You’d think it would be hard to overlook an object with a mass four million times greater than the sun. But when that object is a supermassive black hole like Sagittarius A*, the giant object astronomers have long believed sits at the center of our galaxy, it is, by definition, impossible to see. Black holes, after all, are collapsed objects with a gravitational pull so great that not even light can escape.
All the same, this morning, at a National Press Club even in Washington, D.C., representatives of a team of 300 astronomers from 80 institutes around the world, released the first ever image of Sagittarius A*—or, more specifically, of the super-heated matter swirling around it and destined to be swallowed by it.
The image, which somewhat resembles a fuzzy orange doughnut, was captured by the Event Horizon Telescope (EHT), a necklace of 11 radio telescopes arrayed around the world operating together as one massive observatory. The black hole captured by the EHT, said University of Arizona astronomer Feryal Ozel during the unveiling, is “the gentle giant in the center of our galaxy.”
That “gentle” descriptor is true only to a point. Black holes are violent objects, shredding and swallowing stars and other matter whole. Indeed, the EHT gets its name from the so-called event horizon surrounding a black hole—or, the point at which the gravity of the object grows so great that anything near it falls inside, never to be seen again. Black holes can be so small and the objects they swallow so large that, as Sheperd Doeleman, the director of the EHT put it to the Washington Post in an interview before the image was released: “Imagine sucking an elephant through a straw.”
Astronomers believe supermassive black holes like Sagittarius A* sit at the center of nearly all galaxies, providing a sort of gravitational and structural pivot point around which the galaxy slowly rotates. It is currently unclear whether supermassive black holes form first and galaxies then take shape around them, or the galaxies form first and the supermassive black hole coalesces at their center. Either way, what keeps us safe from Sagittarius A*’s ravenous gravitational appetite is simple distance: the supermassive object sits a comfortable 27,000 light years from Earth.
Sagittarius A* gets its name from the spot in the constellation Sagittarius from which, in 1933, engineer Karl Jansky first detected a powerful radio signal streaming toward Earth. As the science of black holes matured over the decades that followed, astronomers began to suspect that just such a body could be the source of the energy Jansky spotted.

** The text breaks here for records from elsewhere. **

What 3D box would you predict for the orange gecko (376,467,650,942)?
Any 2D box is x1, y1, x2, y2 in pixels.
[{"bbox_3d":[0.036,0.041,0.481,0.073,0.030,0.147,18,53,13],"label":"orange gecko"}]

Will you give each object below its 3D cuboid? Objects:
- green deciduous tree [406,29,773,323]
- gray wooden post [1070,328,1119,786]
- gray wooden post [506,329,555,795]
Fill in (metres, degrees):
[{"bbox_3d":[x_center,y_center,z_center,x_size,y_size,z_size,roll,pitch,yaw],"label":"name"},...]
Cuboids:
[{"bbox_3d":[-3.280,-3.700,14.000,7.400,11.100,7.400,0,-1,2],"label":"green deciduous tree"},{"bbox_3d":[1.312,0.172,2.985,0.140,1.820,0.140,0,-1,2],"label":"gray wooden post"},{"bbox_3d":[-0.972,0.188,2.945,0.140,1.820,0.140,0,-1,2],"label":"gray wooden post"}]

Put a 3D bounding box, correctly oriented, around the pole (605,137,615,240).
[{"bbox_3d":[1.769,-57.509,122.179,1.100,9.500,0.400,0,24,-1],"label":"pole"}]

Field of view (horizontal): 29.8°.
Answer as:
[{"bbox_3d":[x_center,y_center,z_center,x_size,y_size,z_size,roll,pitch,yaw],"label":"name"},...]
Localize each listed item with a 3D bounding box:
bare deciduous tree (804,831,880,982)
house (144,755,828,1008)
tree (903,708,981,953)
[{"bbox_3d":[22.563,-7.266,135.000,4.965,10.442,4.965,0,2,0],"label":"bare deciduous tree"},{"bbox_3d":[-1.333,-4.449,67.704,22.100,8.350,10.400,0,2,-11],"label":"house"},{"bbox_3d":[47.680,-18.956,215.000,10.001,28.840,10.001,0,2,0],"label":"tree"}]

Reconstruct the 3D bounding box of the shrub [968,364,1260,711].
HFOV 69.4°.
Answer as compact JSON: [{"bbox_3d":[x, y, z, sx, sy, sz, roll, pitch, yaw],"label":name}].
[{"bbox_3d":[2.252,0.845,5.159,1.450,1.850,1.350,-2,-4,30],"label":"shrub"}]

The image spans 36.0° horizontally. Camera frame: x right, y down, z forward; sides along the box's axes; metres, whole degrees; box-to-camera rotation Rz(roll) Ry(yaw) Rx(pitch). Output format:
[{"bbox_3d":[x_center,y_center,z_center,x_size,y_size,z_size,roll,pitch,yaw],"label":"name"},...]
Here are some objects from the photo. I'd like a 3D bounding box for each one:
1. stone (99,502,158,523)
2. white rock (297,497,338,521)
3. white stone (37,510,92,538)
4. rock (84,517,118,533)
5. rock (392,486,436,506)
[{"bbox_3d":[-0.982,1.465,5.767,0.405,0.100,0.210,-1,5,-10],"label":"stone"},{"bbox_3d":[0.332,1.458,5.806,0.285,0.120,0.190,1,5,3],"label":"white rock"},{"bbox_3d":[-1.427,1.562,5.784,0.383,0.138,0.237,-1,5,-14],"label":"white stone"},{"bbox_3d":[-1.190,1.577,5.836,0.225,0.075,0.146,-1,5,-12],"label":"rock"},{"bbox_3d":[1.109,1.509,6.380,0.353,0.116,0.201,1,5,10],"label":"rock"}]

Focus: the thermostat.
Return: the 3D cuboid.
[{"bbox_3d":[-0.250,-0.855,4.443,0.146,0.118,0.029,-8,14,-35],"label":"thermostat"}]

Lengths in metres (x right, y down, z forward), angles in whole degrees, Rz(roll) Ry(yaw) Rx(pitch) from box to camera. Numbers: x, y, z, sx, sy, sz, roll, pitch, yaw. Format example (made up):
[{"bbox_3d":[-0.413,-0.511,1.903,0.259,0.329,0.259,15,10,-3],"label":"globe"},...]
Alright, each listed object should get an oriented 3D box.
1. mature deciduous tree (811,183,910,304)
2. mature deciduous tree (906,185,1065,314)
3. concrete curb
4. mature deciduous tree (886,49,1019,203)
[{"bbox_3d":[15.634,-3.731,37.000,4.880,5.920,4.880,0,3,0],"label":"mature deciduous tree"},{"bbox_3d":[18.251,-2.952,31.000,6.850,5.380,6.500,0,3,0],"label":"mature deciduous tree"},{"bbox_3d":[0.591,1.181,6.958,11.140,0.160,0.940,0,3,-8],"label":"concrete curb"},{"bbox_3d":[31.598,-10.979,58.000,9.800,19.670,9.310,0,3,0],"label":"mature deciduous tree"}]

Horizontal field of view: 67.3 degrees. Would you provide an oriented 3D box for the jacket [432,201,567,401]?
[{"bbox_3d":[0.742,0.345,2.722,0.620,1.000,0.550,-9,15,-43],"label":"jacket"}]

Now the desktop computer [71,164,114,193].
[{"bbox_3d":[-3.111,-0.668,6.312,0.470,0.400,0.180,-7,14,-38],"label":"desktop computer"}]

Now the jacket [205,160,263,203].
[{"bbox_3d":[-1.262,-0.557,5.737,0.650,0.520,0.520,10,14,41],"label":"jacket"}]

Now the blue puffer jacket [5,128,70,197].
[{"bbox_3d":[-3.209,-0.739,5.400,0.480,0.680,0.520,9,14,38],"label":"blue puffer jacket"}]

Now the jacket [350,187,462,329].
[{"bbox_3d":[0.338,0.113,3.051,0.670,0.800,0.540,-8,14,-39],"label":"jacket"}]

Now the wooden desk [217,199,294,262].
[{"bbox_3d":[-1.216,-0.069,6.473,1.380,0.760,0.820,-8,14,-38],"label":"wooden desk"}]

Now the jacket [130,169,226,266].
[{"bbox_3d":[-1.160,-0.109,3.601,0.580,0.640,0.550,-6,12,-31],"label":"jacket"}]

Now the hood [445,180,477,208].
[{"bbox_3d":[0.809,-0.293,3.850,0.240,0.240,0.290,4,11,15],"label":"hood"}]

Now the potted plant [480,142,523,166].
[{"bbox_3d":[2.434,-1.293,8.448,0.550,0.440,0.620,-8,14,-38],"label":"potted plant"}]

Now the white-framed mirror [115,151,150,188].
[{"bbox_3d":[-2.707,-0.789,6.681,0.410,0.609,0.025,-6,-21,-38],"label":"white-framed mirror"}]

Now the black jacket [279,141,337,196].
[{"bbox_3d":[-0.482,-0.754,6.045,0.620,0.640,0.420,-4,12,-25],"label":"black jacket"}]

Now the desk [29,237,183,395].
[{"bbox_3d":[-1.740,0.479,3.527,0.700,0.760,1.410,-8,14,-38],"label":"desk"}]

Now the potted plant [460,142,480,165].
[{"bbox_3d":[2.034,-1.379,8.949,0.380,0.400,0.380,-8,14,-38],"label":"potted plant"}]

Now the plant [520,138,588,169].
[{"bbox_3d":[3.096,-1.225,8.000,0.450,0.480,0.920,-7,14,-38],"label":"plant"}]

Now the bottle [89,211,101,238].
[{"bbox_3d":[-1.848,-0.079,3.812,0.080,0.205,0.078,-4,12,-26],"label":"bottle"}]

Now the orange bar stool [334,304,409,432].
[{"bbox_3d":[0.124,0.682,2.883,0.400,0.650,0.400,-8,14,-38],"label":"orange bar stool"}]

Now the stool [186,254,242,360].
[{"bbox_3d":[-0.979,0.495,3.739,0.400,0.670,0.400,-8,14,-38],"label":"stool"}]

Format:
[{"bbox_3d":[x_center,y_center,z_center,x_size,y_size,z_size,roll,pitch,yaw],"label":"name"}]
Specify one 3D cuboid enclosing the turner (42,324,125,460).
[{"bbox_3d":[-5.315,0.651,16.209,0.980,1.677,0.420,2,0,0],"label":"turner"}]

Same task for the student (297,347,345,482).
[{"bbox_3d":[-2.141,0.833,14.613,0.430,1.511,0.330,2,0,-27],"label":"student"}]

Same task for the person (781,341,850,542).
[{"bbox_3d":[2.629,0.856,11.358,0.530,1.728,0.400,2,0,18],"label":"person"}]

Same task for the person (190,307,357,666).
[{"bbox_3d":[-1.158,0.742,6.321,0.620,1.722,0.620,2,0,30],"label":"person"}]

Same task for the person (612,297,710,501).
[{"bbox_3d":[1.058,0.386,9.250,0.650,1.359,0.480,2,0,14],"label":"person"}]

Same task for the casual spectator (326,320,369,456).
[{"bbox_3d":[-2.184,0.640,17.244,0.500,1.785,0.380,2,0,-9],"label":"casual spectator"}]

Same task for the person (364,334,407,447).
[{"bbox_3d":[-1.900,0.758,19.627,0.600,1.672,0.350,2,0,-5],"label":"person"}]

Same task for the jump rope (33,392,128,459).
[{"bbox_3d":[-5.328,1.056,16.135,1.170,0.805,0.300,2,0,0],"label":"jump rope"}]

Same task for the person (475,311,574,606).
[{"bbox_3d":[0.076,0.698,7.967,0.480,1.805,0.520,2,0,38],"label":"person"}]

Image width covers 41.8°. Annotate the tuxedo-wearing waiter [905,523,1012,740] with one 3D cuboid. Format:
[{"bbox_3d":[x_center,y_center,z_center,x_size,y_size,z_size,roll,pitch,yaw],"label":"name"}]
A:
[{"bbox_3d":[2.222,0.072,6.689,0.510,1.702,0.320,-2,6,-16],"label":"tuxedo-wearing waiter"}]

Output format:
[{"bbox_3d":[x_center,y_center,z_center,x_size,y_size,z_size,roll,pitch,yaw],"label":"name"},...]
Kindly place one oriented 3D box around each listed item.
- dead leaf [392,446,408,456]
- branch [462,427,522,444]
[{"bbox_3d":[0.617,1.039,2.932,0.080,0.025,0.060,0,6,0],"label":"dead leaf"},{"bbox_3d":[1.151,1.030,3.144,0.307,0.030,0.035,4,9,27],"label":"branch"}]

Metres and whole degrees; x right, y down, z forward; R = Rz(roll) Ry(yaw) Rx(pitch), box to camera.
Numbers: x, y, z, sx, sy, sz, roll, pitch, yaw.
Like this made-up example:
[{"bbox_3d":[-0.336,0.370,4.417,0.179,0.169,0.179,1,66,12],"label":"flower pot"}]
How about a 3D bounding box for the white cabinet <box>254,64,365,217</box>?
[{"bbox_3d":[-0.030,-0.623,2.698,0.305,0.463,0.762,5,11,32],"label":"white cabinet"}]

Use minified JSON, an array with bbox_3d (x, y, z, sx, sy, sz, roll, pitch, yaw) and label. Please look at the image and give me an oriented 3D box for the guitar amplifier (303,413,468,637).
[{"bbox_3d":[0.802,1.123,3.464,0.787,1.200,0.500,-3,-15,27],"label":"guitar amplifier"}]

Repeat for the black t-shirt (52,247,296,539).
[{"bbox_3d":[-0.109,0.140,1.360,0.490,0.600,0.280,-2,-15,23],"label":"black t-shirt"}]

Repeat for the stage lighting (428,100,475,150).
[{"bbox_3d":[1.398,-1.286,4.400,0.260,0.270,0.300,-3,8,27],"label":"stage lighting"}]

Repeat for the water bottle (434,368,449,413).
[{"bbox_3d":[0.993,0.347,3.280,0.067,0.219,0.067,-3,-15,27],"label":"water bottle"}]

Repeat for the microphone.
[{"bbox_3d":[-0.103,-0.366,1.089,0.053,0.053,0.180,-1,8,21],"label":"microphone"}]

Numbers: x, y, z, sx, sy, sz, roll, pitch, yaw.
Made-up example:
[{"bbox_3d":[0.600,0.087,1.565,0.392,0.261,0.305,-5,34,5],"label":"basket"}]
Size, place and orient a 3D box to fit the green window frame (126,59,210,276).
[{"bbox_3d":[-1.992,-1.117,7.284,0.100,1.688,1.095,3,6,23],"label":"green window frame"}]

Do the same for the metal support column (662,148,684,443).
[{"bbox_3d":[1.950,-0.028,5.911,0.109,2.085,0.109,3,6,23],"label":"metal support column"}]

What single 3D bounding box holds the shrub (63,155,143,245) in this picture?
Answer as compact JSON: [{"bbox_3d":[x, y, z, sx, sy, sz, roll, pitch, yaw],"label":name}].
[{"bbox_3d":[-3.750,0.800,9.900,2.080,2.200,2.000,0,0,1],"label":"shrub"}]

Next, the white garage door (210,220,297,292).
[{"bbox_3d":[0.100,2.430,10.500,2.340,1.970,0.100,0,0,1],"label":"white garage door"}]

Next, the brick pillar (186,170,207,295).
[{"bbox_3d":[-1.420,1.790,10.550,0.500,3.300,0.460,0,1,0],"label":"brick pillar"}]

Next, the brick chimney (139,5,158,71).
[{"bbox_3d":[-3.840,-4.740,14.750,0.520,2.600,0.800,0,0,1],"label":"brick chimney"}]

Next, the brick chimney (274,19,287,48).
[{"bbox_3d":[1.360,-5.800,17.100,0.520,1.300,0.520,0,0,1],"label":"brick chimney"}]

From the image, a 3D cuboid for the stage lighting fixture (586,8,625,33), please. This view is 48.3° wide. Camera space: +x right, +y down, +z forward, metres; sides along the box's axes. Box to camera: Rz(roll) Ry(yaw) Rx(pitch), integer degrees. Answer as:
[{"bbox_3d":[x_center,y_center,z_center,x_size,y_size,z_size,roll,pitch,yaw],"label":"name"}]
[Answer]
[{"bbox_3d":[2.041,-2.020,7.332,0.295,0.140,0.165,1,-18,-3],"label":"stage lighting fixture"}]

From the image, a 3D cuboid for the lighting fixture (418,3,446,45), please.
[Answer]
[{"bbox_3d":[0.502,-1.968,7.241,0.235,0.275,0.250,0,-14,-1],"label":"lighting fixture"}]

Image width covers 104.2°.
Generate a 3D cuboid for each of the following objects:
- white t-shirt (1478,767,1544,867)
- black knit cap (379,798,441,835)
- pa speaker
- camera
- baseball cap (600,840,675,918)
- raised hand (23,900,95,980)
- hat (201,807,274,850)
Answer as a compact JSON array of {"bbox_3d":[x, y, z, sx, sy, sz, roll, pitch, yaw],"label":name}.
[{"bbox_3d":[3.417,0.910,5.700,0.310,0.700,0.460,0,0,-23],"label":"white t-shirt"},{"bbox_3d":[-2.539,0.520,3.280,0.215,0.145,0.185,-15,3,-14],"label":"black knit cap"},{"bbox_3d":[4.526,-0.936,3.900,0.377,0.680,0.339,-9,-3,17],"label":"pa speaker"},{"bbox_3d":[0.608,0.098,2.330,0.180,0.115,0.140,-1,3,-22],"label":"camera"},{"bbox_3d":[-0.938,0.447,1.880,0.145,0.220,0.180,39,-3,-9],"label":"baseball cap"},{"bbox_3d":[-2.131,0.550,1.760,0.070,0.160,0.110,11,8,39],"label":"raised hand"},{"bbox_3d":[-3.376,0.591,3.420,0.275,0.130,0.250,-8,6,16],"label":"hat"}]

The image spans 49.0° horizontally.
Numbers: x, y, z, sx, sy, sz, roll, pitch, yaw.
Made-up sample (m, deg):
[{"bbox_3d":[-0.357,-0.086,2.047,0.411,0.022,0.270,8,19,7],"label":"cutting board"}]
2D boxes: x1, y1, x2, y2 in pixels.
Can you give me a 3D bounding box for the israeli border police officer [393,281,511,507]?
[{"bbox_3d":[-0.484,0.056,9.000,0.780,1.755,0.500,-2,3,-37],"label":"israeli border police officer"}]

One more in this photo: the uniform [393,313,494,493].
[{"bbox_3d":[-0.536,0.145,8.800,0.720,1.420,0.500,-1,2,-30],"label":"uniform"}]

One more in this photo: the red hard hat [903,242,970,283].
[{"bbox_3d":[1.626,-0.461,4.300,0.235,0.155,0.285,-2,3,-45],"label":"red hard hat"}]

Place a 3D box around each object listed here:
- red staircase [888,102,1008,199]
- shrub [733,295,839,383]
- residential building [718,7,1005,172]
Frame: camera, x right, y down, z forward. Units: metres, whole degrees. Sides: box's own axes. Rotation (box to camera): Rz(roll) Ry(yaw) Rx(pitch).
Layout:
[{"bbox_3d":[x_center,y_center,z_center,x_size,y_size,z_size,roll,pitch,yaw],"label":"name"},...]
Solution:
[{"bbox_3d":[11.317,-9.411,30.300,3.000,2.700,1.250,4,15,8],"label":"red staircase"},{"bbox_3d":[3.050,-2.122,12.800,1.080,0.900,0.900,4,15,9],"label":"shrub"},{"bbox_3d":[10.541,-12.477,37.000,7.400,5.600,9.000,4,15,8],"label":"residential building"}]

Supermassive black holes are, as their name suggests, vastly larger than ordinary black holes, which are the remains of smaller collapsed stars—those with a mass about 20 times that of our sun. Our galaxy is thought to be dotted with up to 100 million of these stellar-mass black holes. The supermassive variety is a far less common species.
Sagittarius A* is only the second supermassive black hole ever to be imaged. The first, Messier 87, was captured by the EHT in 2019 and it is an absolute beast. Located 53 million light years from Earth, it is estimated to be about 1,500 larger than Sagittarius A*.
That size differential is important to scientists since it’s long been assumed that supermassive black holes exist in a whole range of different masses. This belief then raised the question about whether the physics of the objects would be the same regardless of their size. Now we have a chance to match them up against each other.
“Despite being 1,500 times smaller than M87*, the new images of Sagittarius A* look remarkably similar to those of M87*,” Avery Broderick, a professor at the University of Waterloo, who is a part of the EHT team, said in a statement. “Nobody knew for sure if enormous black holes and relatively smaller ones would share much in common, but now we have two unique black holes to compare, so we can better understand how black holes of different sizes eat, how they grow, and how they shape the galaxy around them.”
The more the EHT scans the sky, the more supermassive black holes it is likely to discover, and the deeper our understanding of these mysterious objects is likely to become. It was for Albert Einstein in the early part of the 20th century to first posit the theories of gravity that gave rise to the idea of black holes. It is for his scientific heirs in the 21st century to take the objects’ pictures—and unravel their secrets.